* **Exercise passage**
..........

Aesculetin Suppresses Airway Epithelial Barrier Disruption Induced by Inhalation of Urban Coarse Particulate: Involvement of Neutrophil Elastase and Protease-Activated Receptor‑2.

Particulate matter (PM) is a mixture of solid and liquid air pollutants floating in the air, and it is the most harmful form of air pollutant because it can penetrate deep into the lungs and bloodstream and cause various breathing problems. Neutrophil elastase (NE) is known to be a major constituent of lung proteolytic activity and potently stimulates mucus secretion during airway inflammation. Aesculetin is a coumarin derivative that has anti-inflammatory properties in blood vessels and the immune system. This study investigated whether aesculetin inhibited bronchial barrier destruction caused by urban PM10 (uPM10, particles less than 10 μm). Balb/c mice were orally administrated with 10 mg/kg aesculetin while inhaling 6 μg/mL of uPM10 for 8 weeks. In addition, human bronchial epithelial BEAS-2B cells were exposed to 2 μg/mL uPM10 or 0.5 μg/mL NE in the presence of 1-20 μM aesculetin. Oral administration of aesculetin attenuated neutrophil infiltration and accumulation in the small airways inflamed by uPM10 and suppressed NE-mediated neutrophil inflammation in the airways. The supplementation of aesculetin boosted bronchial levels of junction proteins of occludin-1 and ZO-1, depleted due to uPM10 inhalation, indicating that this compound blocked airway epithelial barrier disruption caused by uPM10. Consistently, aesculetin enhanced the induction of occludin-1 and ZO-1 in BEAS-2B cells exposed to either uPM10 or NE. On the other hand, aesculetin suppressed bronchial matrix metalloproteinase (MMP)-2 in uPM10-loaded mice. Moreover, aesculetin inhibited the bronchial induction of protease-activated receptor (PAR)-2. Collectively, aesculetin improved the upper airways damaged by the inhalation of urban coarse PM through inhibiting NE-driven neutrophil inflammation and MMP-2 activation involving PAR-2. Therefore, anti-inflammatory aesculetin may be a promising natural agent to strengthen the airway epithelial barrier disrupted by activation of PAR-2-NE and PAR-2-MMP-2 in dusty urban environments.

..........

* **Data extracts**

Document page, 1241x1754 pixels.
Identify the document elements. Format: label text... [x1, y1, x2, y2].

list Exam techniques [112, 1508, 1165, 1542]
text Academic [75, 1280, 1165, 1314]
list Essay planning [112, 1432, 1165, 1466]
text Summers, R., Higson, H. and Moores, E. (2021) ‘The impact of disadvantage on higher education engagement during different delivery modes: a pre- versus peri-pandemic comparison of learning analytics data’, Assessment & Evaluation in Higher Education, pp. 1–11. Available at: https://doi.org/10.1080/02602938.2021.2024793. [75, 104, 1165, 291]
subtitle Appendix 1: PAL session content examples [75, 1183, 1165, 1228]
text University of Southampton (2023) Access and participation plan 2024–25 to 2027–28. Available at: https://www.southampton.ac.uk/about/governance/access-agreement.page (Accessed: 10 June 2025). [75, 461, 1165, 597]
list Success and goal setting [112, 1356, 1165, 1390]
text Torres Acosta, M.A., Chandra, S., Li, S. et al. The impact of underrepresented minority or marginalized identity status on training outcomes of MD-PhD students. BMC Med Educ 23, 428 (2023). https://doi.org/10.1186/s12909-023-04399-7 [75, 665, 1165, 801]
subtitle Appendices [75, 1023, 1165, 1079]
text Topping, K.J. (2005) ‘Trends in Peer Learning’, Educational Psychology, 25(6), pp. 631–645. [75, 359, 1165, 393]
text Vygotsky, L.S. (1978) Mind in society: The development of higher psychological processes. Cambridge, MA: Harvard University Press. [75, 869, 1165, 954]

..........

* **Task brief**
Write out the stretch of the aesculetin text from "Aesculetin Suppresses Airway" through "and Protease-Activated Receptor‑2." again, updated so that "Coarse" becomes "Fine".

* **Answer**
Aesculetin Suppresses Airway Epithelial Barrier Disruption Induced by Inhalation of Urban Fine Particulate: Involvement of Neutrophil Elastase and Protease-Activated Receptor‑2.